La vendeuse attentive perçoit leur questionnement et s'embarque dans une explication très détaillée du-dit accessoire et de sa raison d'être. "Vous comprenez il est pas pratique, parfois il fait mal ici lorsqu'on marche, et se tournant de trois quart, elle cible le point stratégique, situé au dessus de la fesse. "et là aussi ça peut coincer", signifiant en se tournant une fois encore, le point symétrique sur l'autre fesse "Quand il fait froid poursuit-t-elle, c'est pas comme si on portait un collant, on sent les courants d'air, vous comprenez ?" s'inquiète-t-elle (oui, madame, les courants-d'air sous les jupes, on a l'âge d'en avoir connu), "et puis, poursuit-elle avec assurance, il n'est ni facile de l'enfiler, ni de l'enlever si l'on est seule à réaliser l'opération, vous voyez ce que je veux dire ?"oups, oui Madame. " Et il faut une certaine habitude pour savoir comment le placer. Parfois, même les attaches lâchent à l'improviste, et c'est compliqué de manoeuvrer pour les remettre en place discrètement... Bref, vous savez mes petites dames... c'est une vraie galère mais il a un avantage majeur qui se discute pas..." et balayant d'un seul coup tous les désagréments ci-dessus cités : "les hommes y zaiment" et elle sait de quoi elle parle, ajoute-t-elle de façon à mettre un point final à toute autre tentative d'objection..
Agathe médite l'argumentaire alors même qu'elle avait accepté cette idée d'achat avec amusement.
L'homme qui les observe depuis un moment s'approche prudemment et s'adressant à Agathe malgré la présence de sa compagne "je vous ai déjà vue quelque part, ne seriez-vous pas allée en vacances aux Canaries l'an passé ?" Agathe ne peut penser qu'il s'agit là d'une tentative de drague maladroite et ridicule... Mais non, elle n'est jamais allée aux Canaries. Et à Saint Pré, au carnaval des pompiers le 13 mai ? Non, pas plus, désolée.
L'homme embarrassé s'éloigne en commentant les réponses d'Agathe, laquelle semble amusée par cet épisode, habituée à se voir reconnaître assez souvent en tous lieux par d'autres personnes. Elle a ainsi intégré, depuis de nombreuses années, l'idée d'avoir un visage passe-partout, une identité superposable à d'autres connues.
Elle entre dans une cabine, quelques éléments en soie dans les mains. L'homme Carnaval la dévisage encore, quelques allées plus loin. Vraiment, il me connaît celui-là, pense-t-elle en fermant le rideau de la cabine.
Il revient vers elle dès son retour du salon d'essayage et n'hésite pas à poursuivre son interrogatoire, affichant une détermination à trouver l'identité d'Agathe, doublée d'une angoisse à l'idée de ne pas y parvenir : "est ce que vous faites partie de l'association des fleurs bleues ?, du comité de quartier des Ulysses ?"... et repart vers sa compagne, désarmé, mains dans le dos.

+ + + + +

** TRAVAUX DEMANDÉS **
1. Répondez aux questions suivantes d'après l'extrait :
(a) Selon la vendeuse, quel est l'avantage majeur de l'accessoire ?
(b) À quelle date l'homme situe-t-il le carnaval des pompiers de Saint Pré ?
(c) Après l'essayage, l'homme demande si Agathe fait partie de quelles deux organisations ?
2. Citez fidèlement le passage de l'extrait qui s'ouvre sur les mots « Il revient vers » et se clôt sur « dans le dos. ».
Ce matériel est sans rapport avec l'extrait.

** ENTRÉES RÉPERTORIÉES **

+ + + + +

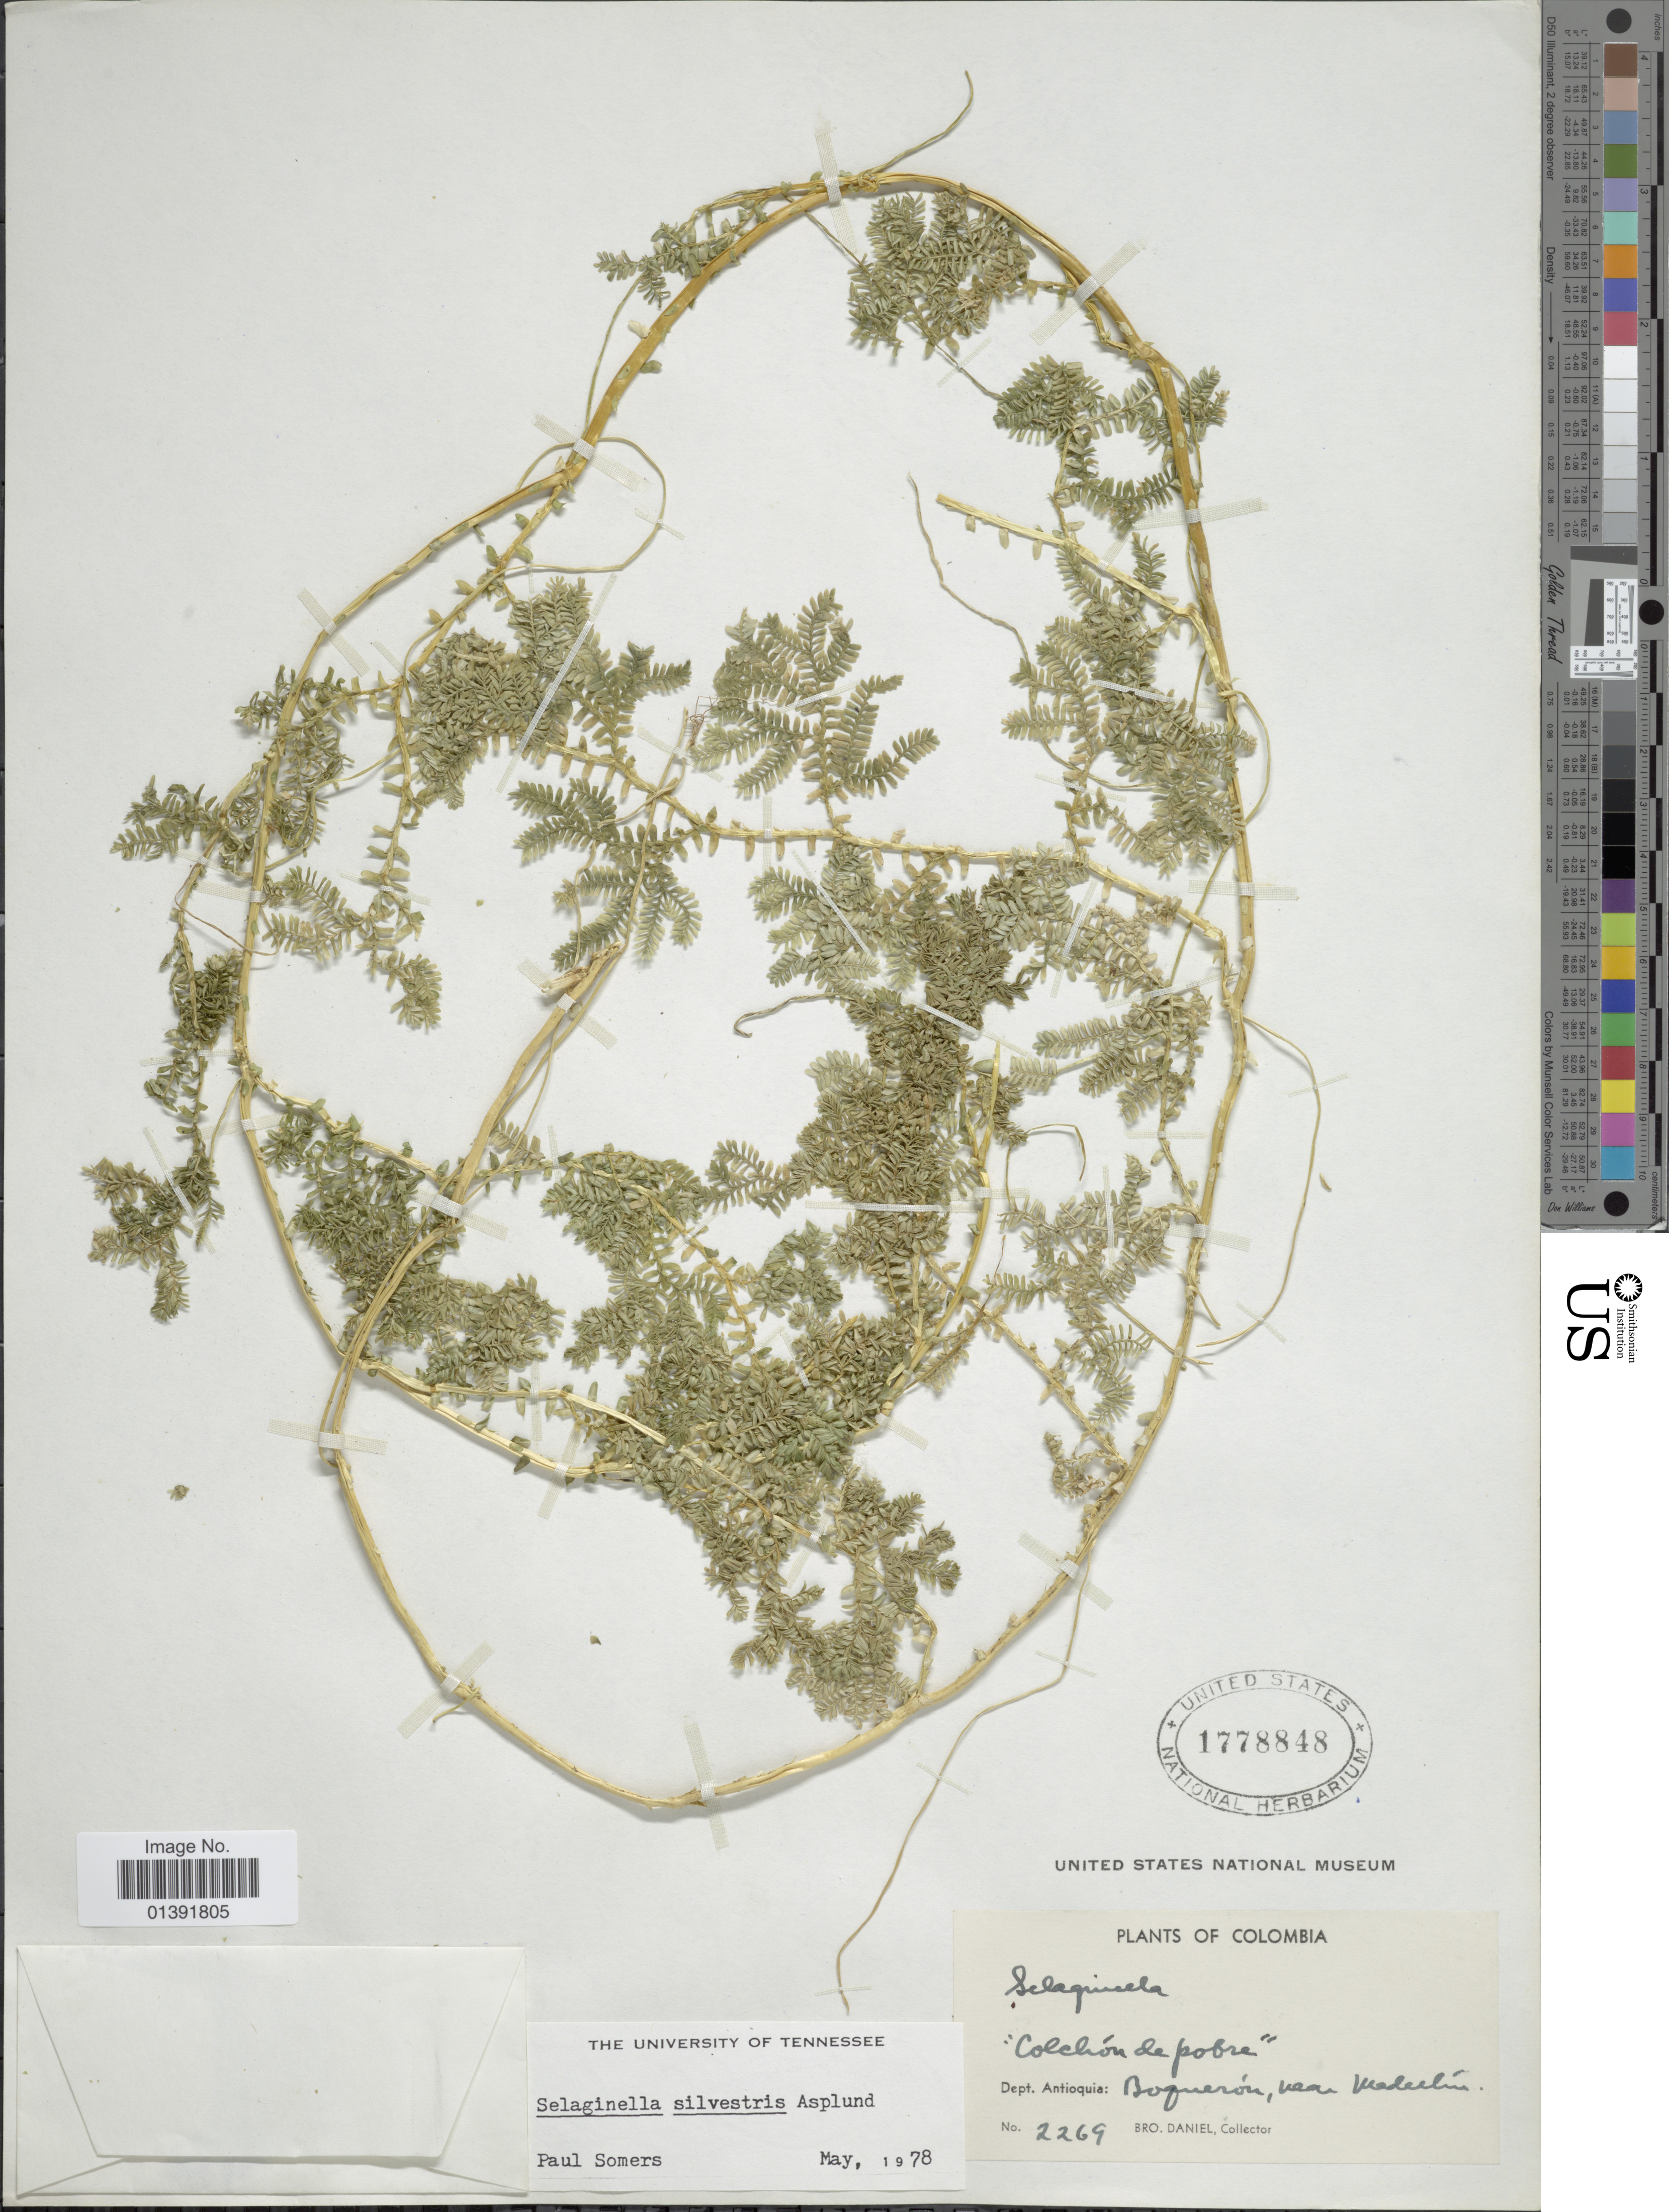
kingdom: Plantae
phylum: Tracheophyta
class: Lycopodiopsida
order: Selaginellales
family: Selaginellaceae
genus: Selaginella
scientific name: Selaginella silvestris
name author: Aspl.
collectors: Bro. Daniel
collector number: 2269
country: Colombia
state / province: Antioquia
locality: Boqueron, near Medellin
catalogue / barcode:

+ + + + +

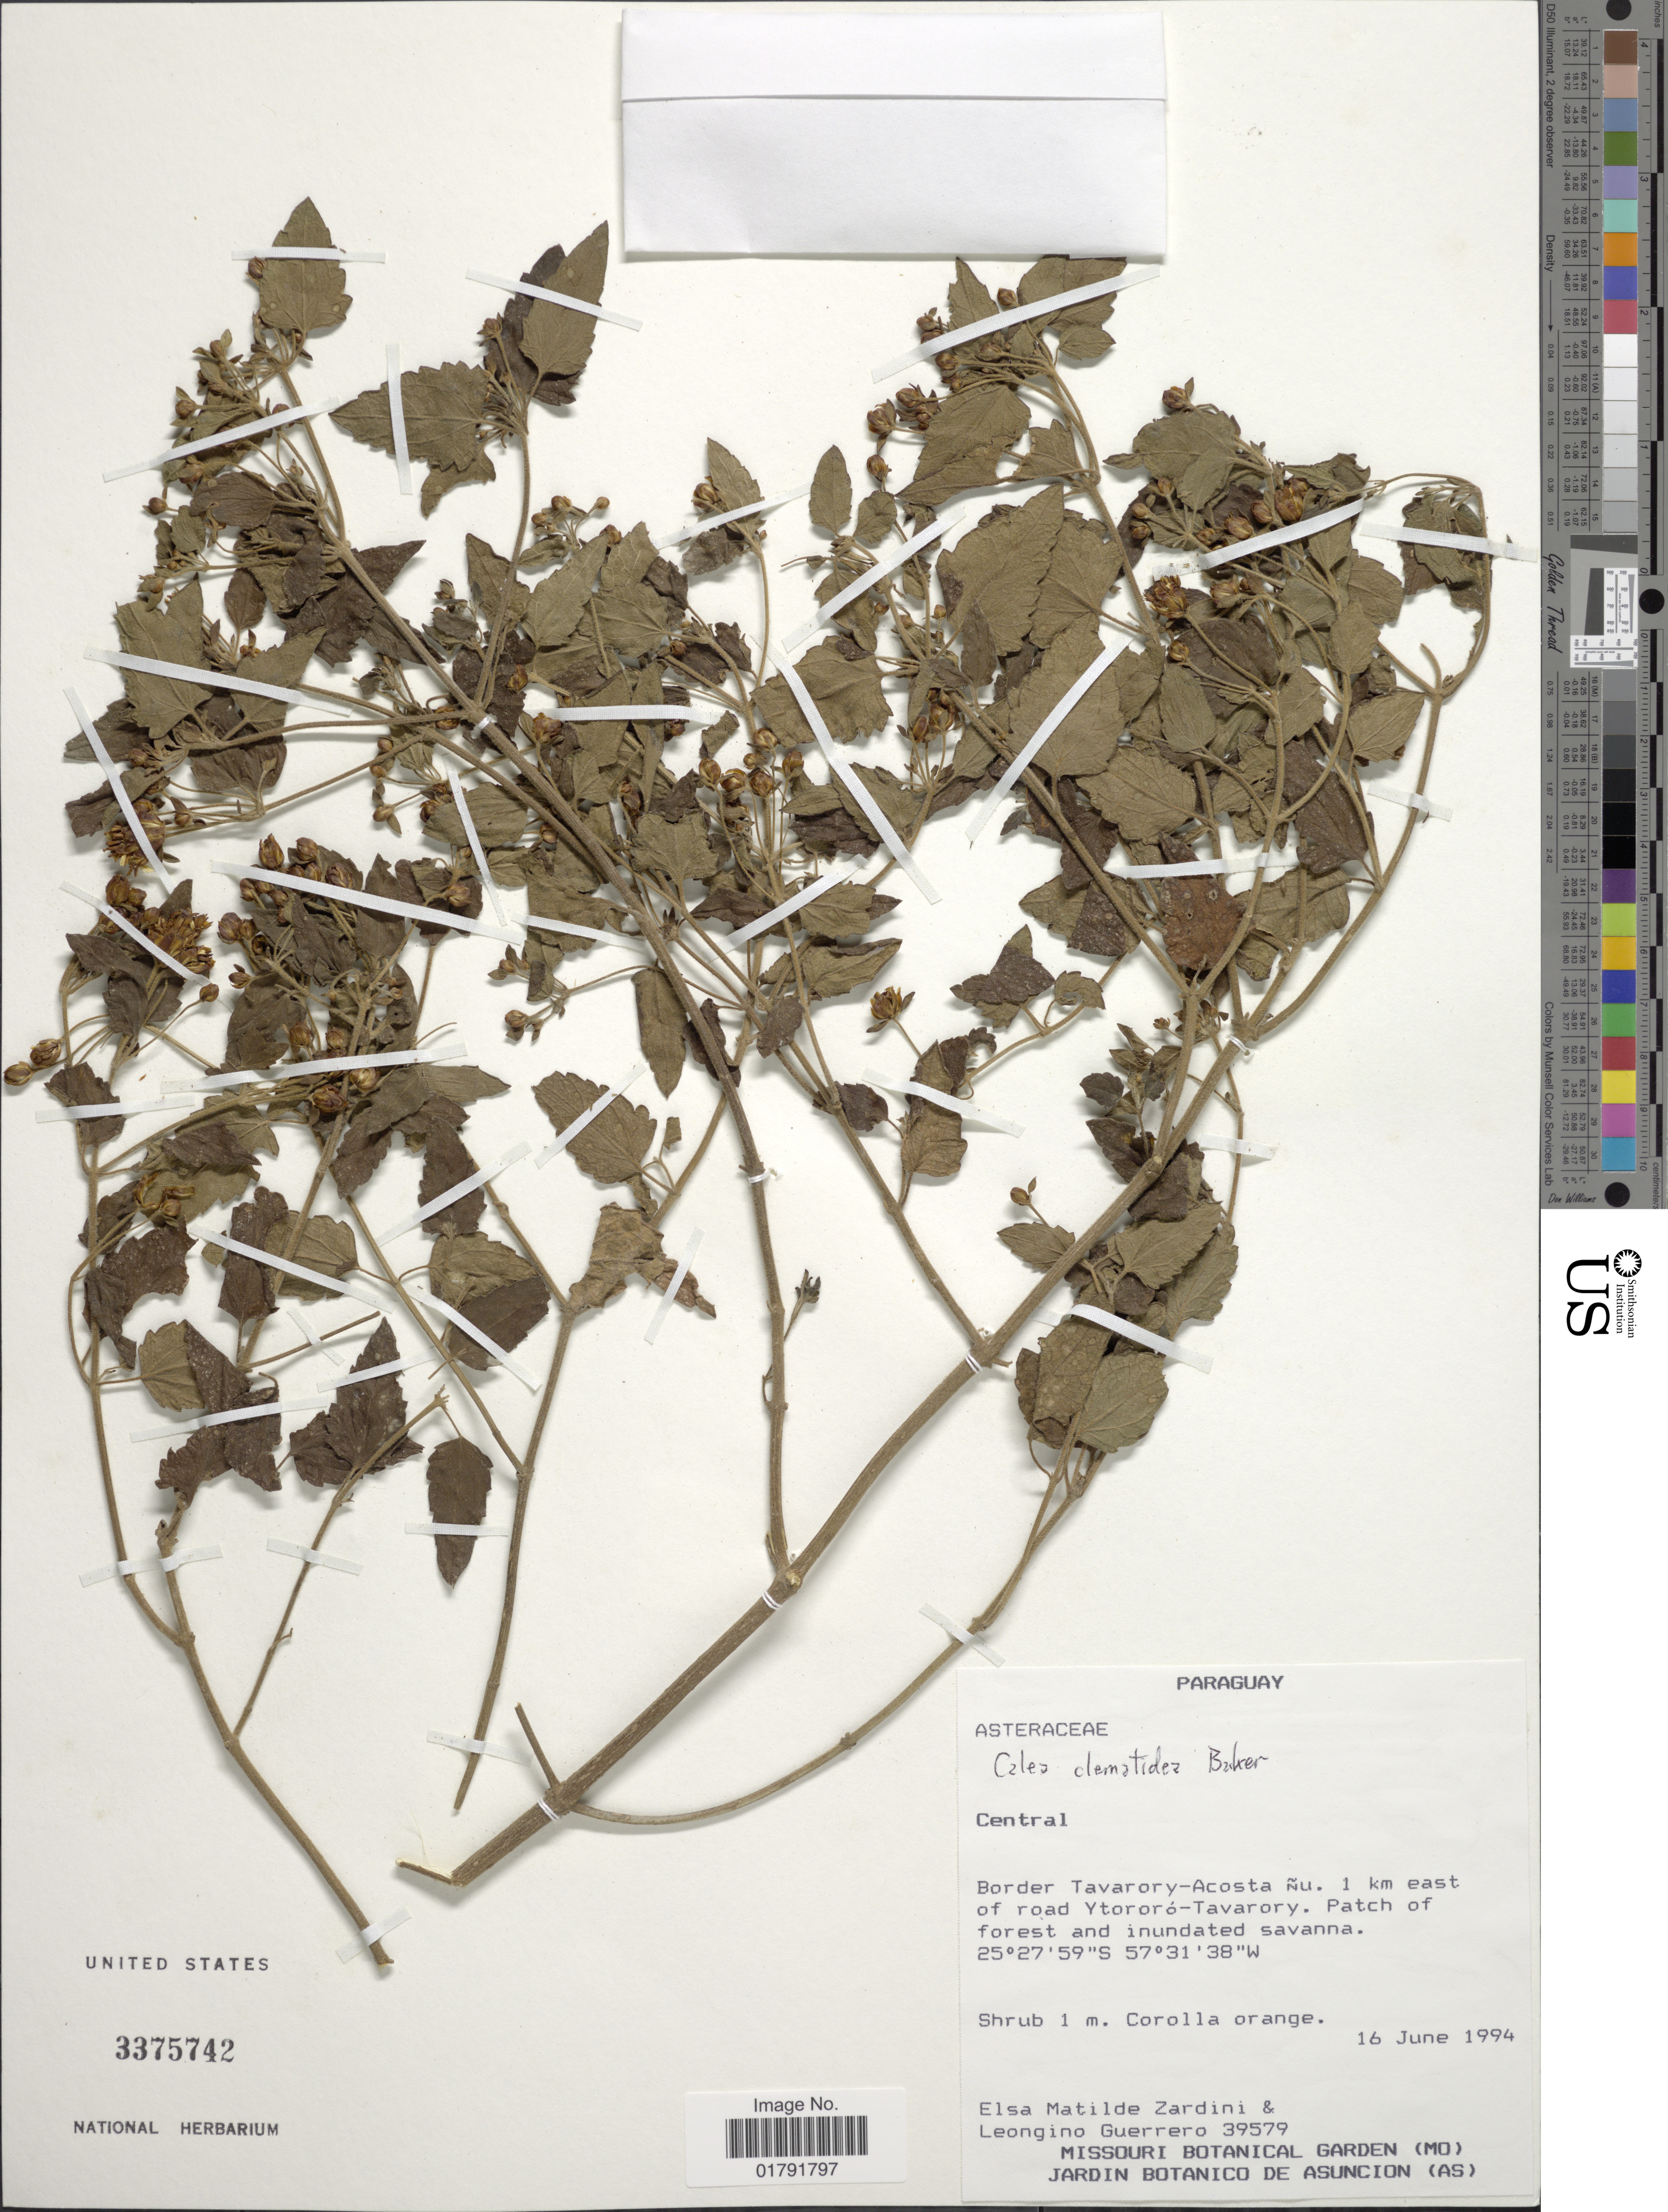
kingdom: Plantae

+ + + + +

** RÉPONSES ATTENDUES **
1.
(a) Les hommes l'aiment (« les hommes y zaiment »).
(b) Le 13 mai.
(c) L'association des fleurs bleues et le comité de quartier des Ulysses.

2.
Il revient vers elle dès son retour du salon d'essayage et n'hésite pas à poursuivre son interrogatoire, affichant une détermination à trouver l'identité d'Agathe, doublée d'une angoisse à l'idée de ne pas y parvenir : "est ce que vous faites partie de l'association des fleurs bleues ?, du comité de quartier des Ulysses ?"... et repart vers sa compagne, désarmé, mains dans le dos.